However, it is not clear that it will order measures as extensive as it did in the Ukraine case. In that instance, the central issue which was the basis of jurisdiction was Ukraine’s argument that Russia’s invasion was based on the false premise of genocide, and hence it made sense for the world court to demand suspension of Russia’s military operations in Ukraine.
The right route?
In the Gaza case, the claim made by South Africa is against Israel’s alleged commission of genocide – not against its military actions per se. Accordingly, while South Africa asked that Israel suspend its military operations, the world court may decide to stop short of that and only order measures to prevent acts that specifically fall under the Genocide Convention, as it did in the Myanmar case – including ordering to prevent and punish incitement to genocide.
Of course, even if it stops short of ordering Israel to suspend its military operations, it will be significant if the world court will order it to take measures to stop killing Palestinians in Gaza, not to cause serious bodily or mental harm, to allow humanitarian access and not to deliberately inflict conditions of life calculated to bring about their physical destruction.
Such an order could leave a margin of interpretation regarding which military actions will be considered violations, however, whereas no such margin will exist if it will give a broader order as it did in the Ukraine case.
In any event, we should also recall that Russia did not obey the world court’s order and, given its veto power at the UN Security Council, no enforcement steps can be taken against it in the Council, which is the body parties can turn to if there is no compliance with International Court of Justice decisions.
In Myanmar’s case, the world court ordered it to issue reports on the measures it is taking to comply by the order. The reports have not been made public, but human rights groups claim that Myanmar does not fulfill its obligations under the order.
Dutch police standing in front of the Peace Palace in the Hague in 2004, when the world court was asked to determine the legality of Israel’s West Bank separation barrier.Credit: Peter Dejong/AP
The two cases may be illustrative of the fact that while the world court is today dealing with ongoing conflicts more than it did in the past – with the Genocide Convention the basis for jurisdiction in some of these cases – we may possibly also see less compliance with its decisions than in the past. States may defy its decisions more when it comes to what they perceive as national security issues.

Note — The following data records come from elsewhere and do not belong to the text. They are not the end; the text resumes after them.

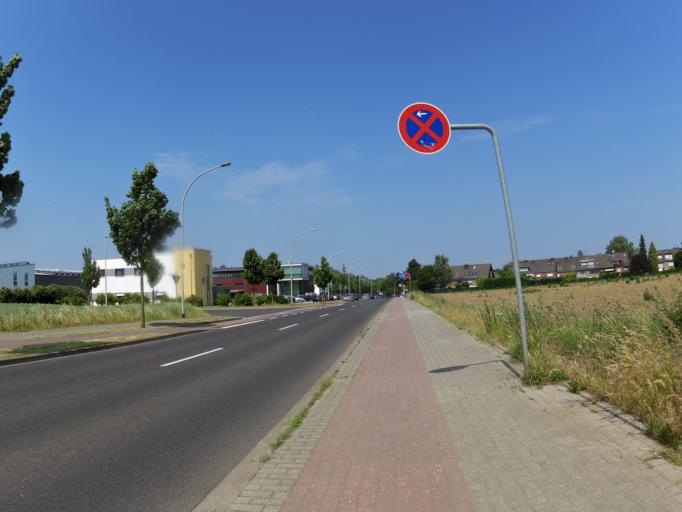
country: DE
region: North Rhine-Westphalia
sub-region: Regierungsbezirk Koln
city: Aachen
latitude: 50.8223
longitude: 6.0830
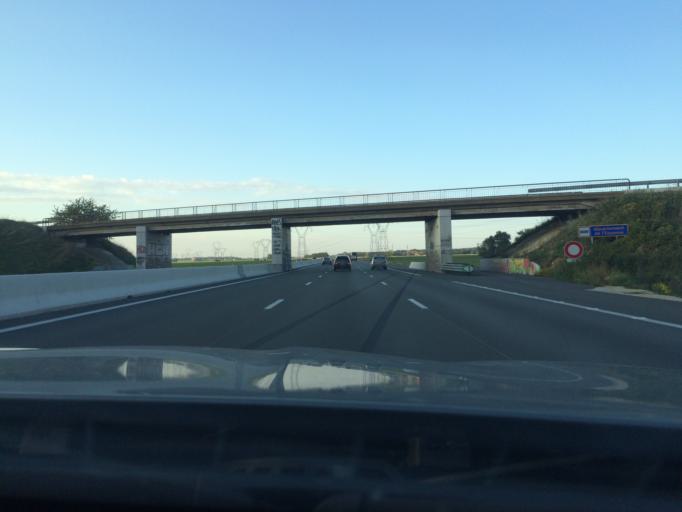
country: FR
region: Ile-de-France
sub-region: Departement de l'Essonne
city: Le Coudray-Montceaux
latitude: 48.5275
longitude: 2.5024
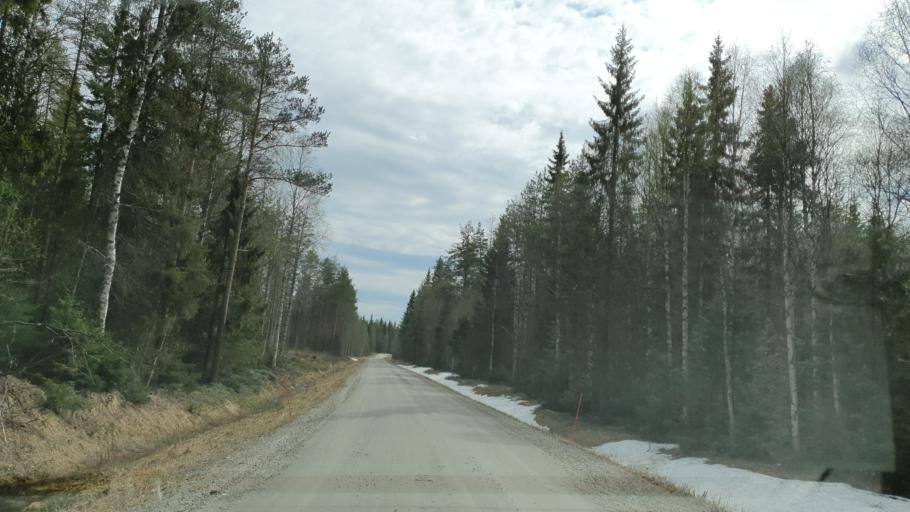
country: FI
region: Kainuu
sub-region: Kehys-Kainuu
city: Kuhmo
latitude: 64.1202
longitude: 29.9540
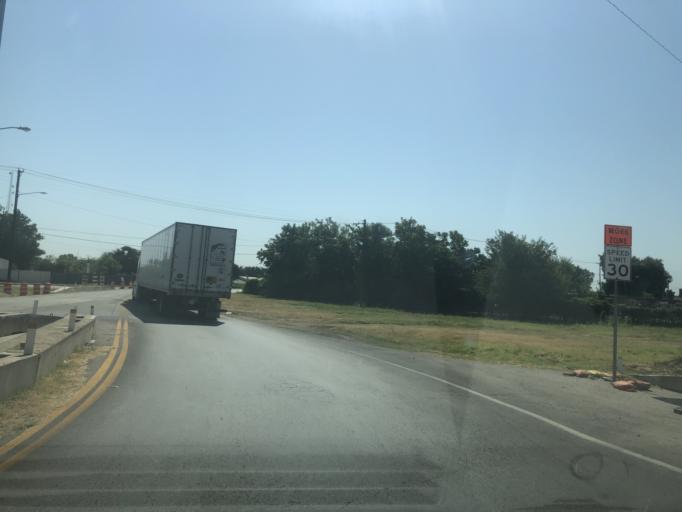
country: US
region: Texas
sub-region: Tarrant County
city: River Oaks
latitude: 32.7748
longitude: -97.3447
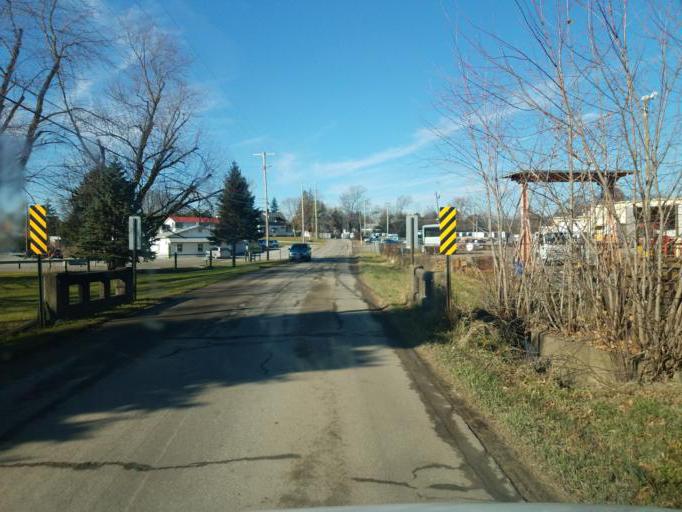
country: US
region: Ohio
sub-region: Wayne County
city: Dalton
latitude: 40.7403
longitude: -81.7415
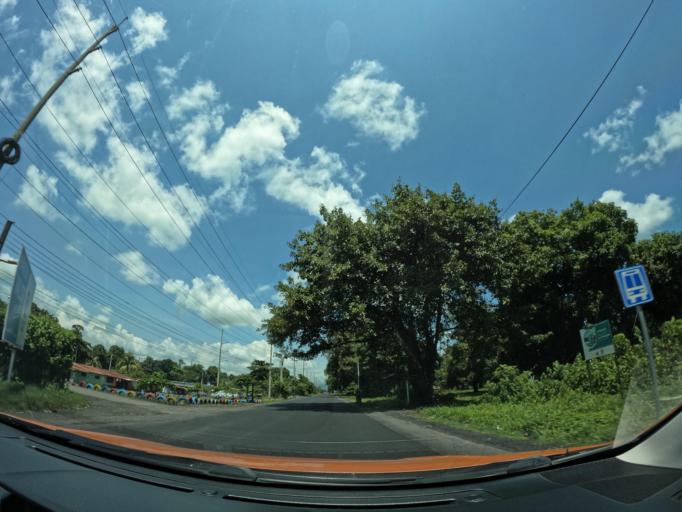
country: GT
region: Escuintla
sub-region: Municipio de Masagua
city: Masagua
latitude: 14.2224
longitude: -90.8302
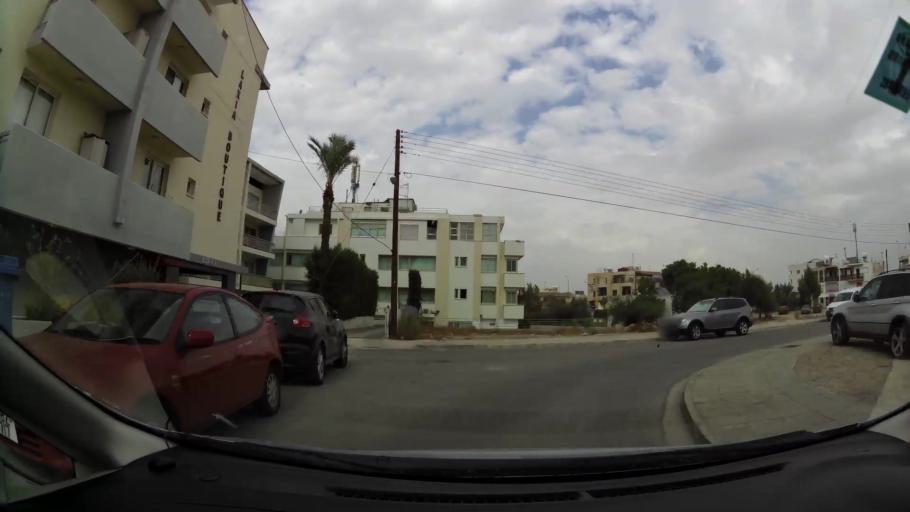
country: CY
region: Lefkosia
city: Geri
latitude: 35.1055
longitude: 33.3776
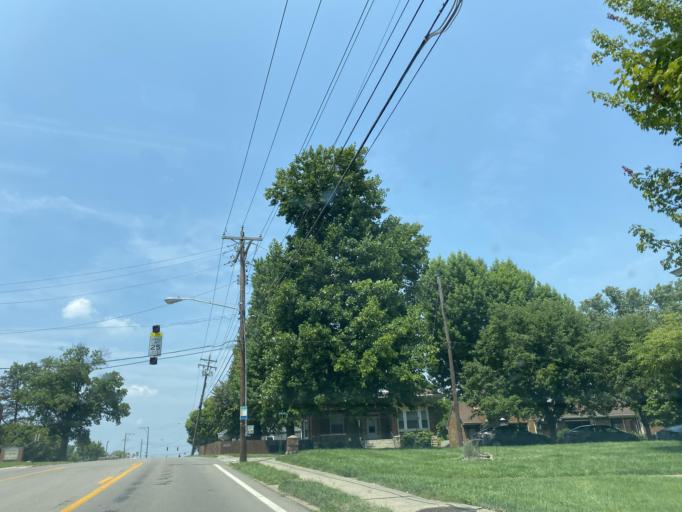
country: US
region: Kentucky
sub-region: Campbell County
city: Fort Thomas
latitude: 39.0579
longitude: -84.4503
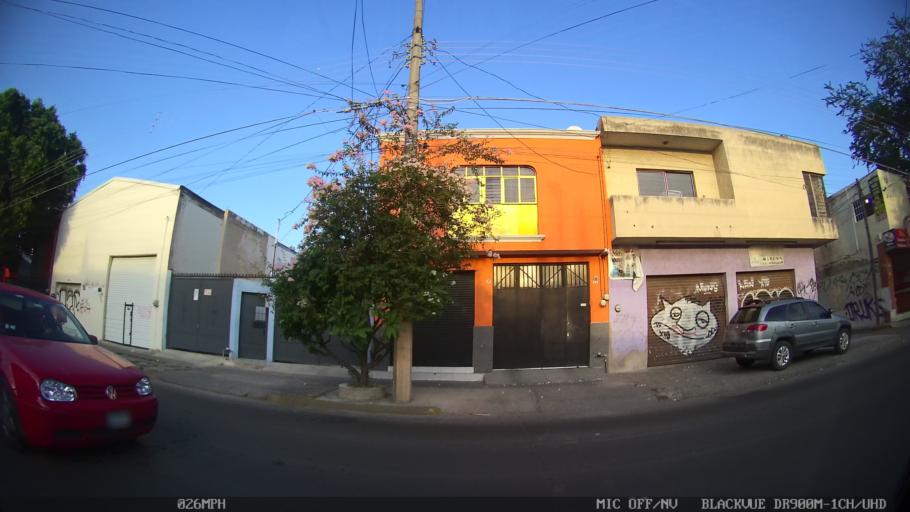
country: MX
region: Jalisco
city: Tlaquepaque
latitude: 20.6639
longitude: -103.3167
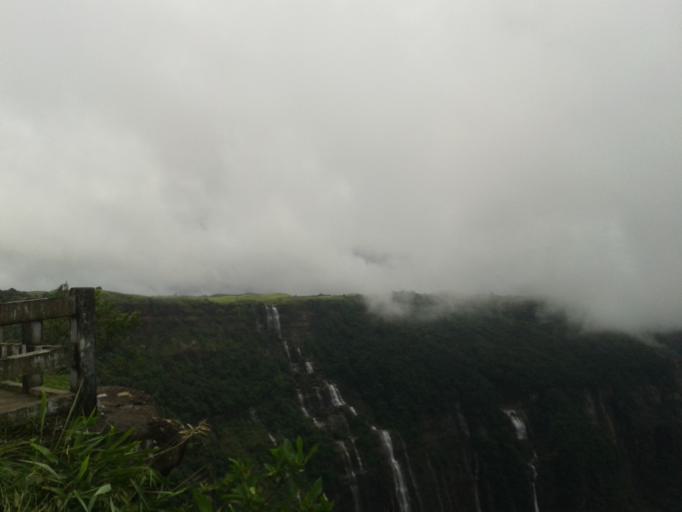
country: IN
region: Meghalaya
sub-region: East Khasi Hills
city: Cherrapunji
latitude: 25.2383
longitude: 91.7327
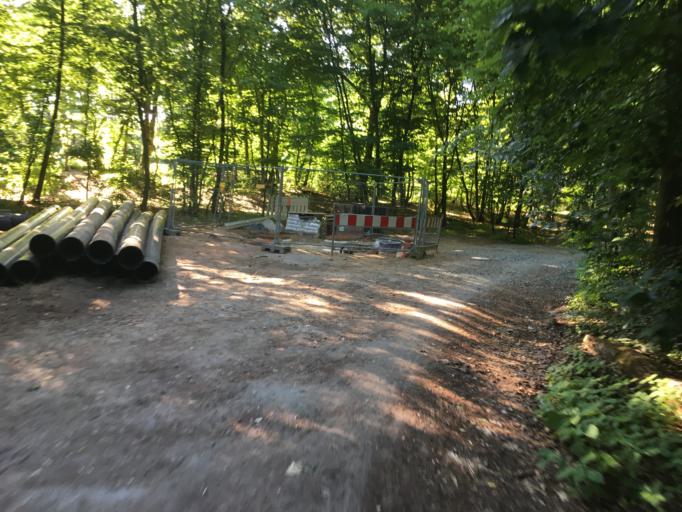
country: DE
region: Hesse
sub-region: Regierungsbezirk Darmstadt
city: Neu Isenburg
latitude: 50.0571
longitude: 8.6671
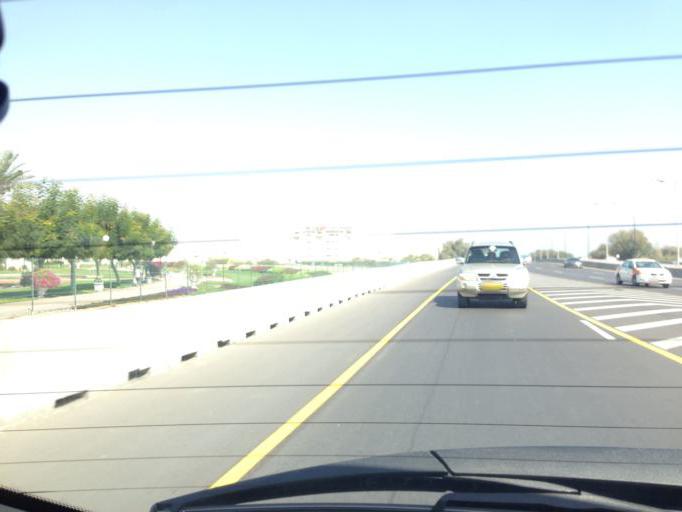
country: OM
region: Muhafazat Masqat
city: As Sib al Jadidah
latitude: 23.5925
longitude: 58.2510
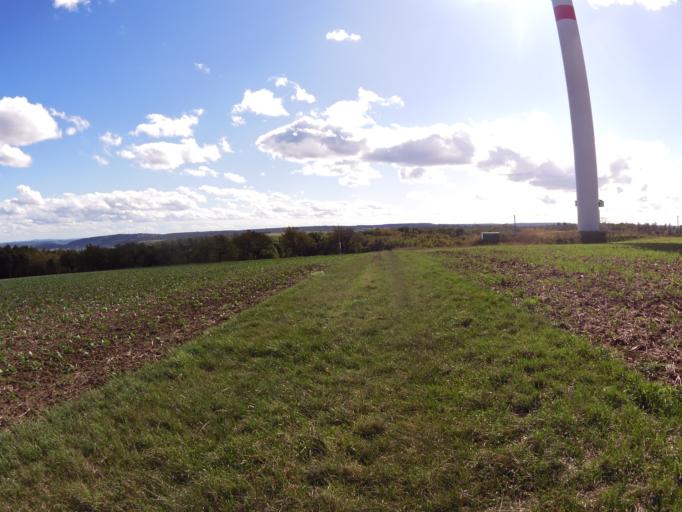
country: DE
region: Bavaria
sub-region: Regierungsbezirk Unterfranken
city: Erlabrunn
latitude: 49.8331
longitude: 9.8343
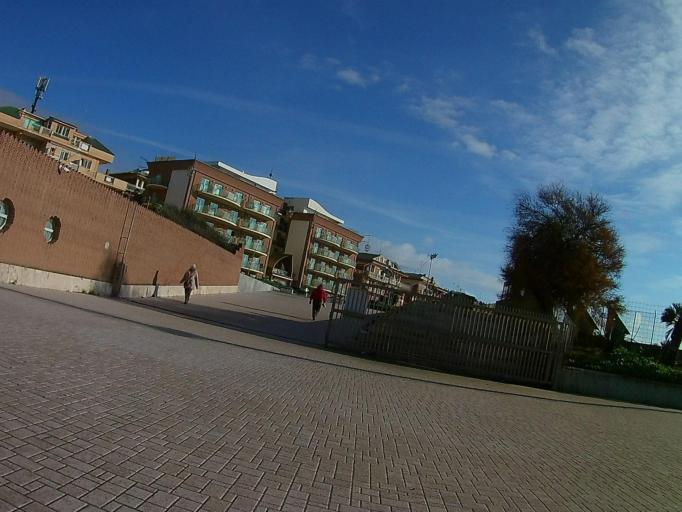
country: IT
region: Latium
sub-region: Citta metropolitana di Roma Capitale
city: Lido di Ostia
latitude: 41.7369
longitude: 12.2523
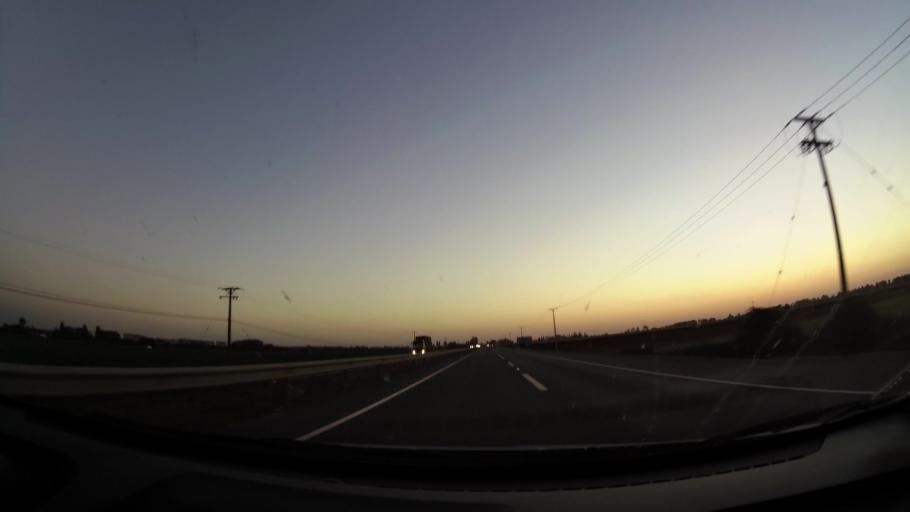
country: CL
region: Maule
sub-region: Provincia de Linares
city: Parral
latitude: -36.0583
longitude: -71.7754
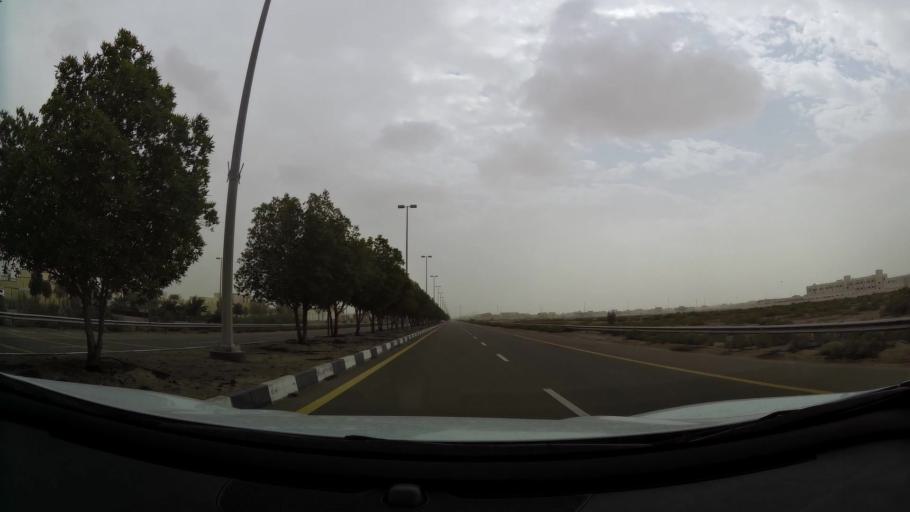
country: AE
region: Abu Dhabi
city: Abu Dhabi
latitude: 24.3803
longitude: 54.6886
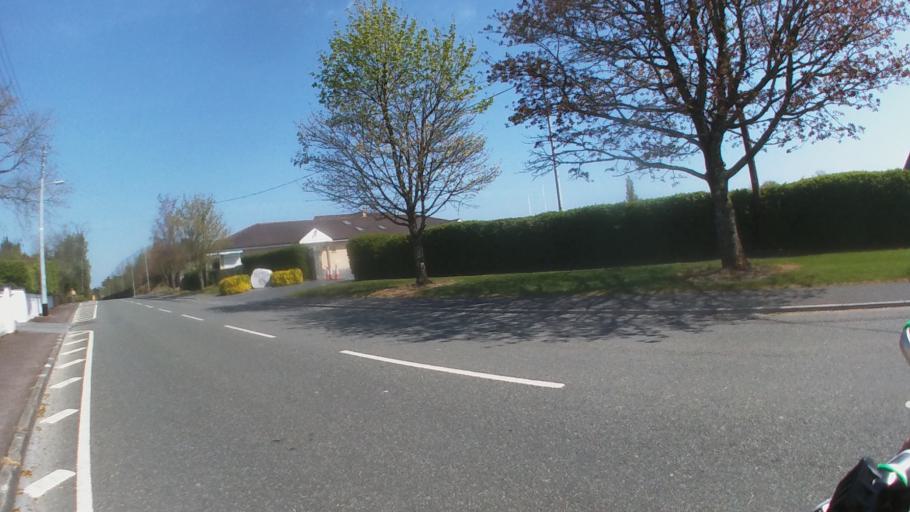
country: IE
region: Leinster
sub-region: Kilkenny
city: Kilkenny
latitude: 52.6708
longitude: -7.2503
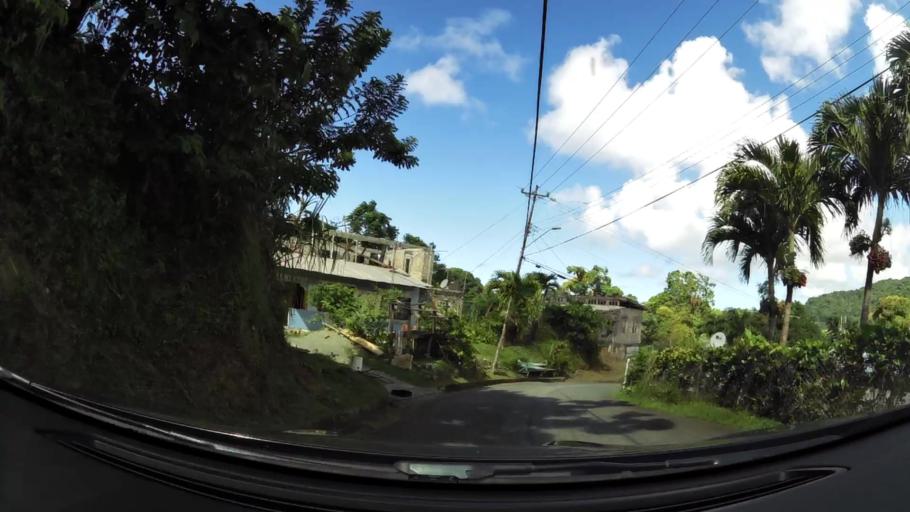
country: TT
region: Eastern Tobago
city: Roxborough
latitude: 11.3105
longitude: -60.6183
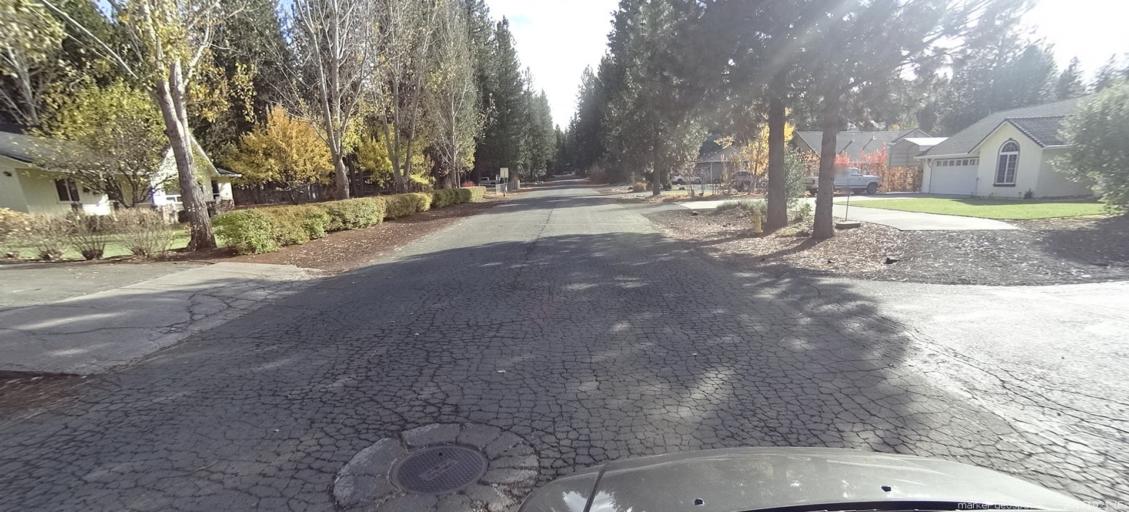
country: US
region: California
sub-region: Shasta County
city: Burney
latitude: 40.8730
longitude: -121.6694
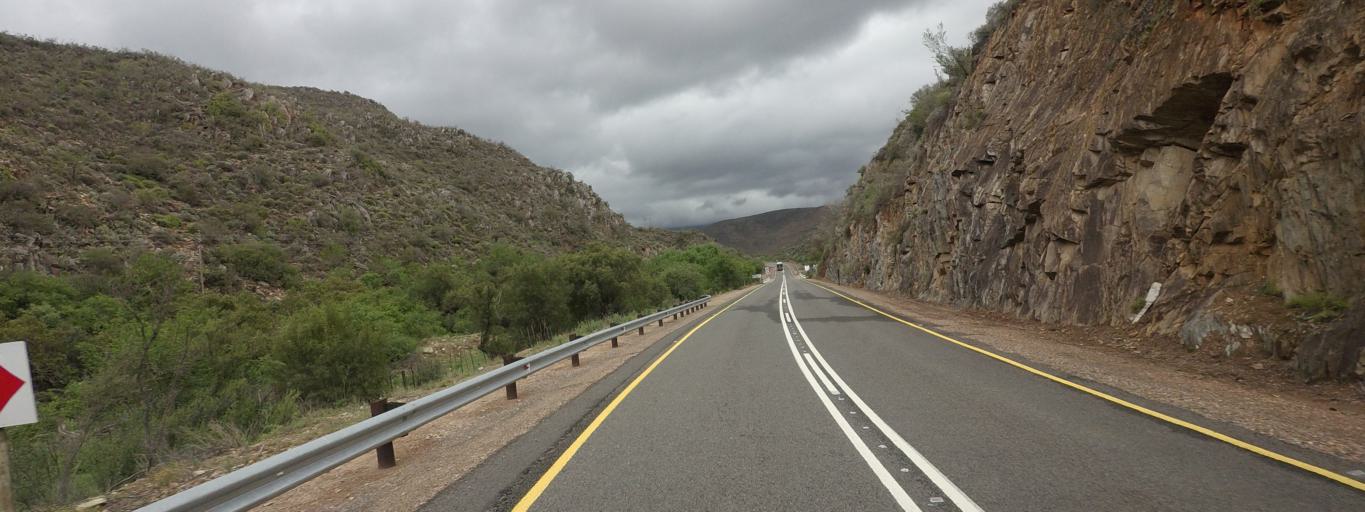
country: ZA
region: Western Cape
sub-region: Eden District Municipality
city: Oudtshoorn
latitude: -33.4216
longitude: 22.2414
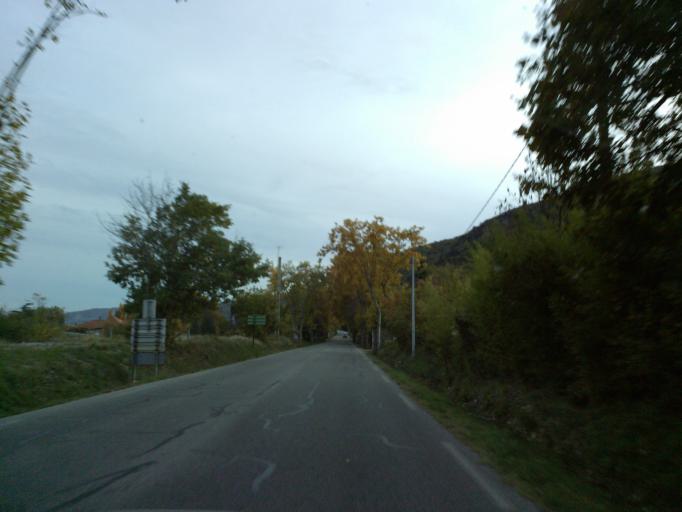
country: FR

However, direct compliance is not the whole story. While a U.S. veto may protect Israel from enforcement decisions in the Security Council, an order by the world court may lead to different forms of international pressure upon Israel: diplomatic and political, economic and legal.
Whether the court proceedings will help alleviate the huge suffering caused to civilians during this war remains to be seen. Ending the horror afflicting so many, both Israelis and Palestinians, is a noble goal. The question of whether international law, with all its limitations – be it ones of jurisdiction, merit or compliance – can assist in reaching this goal is one we will be attuned to in the next few months.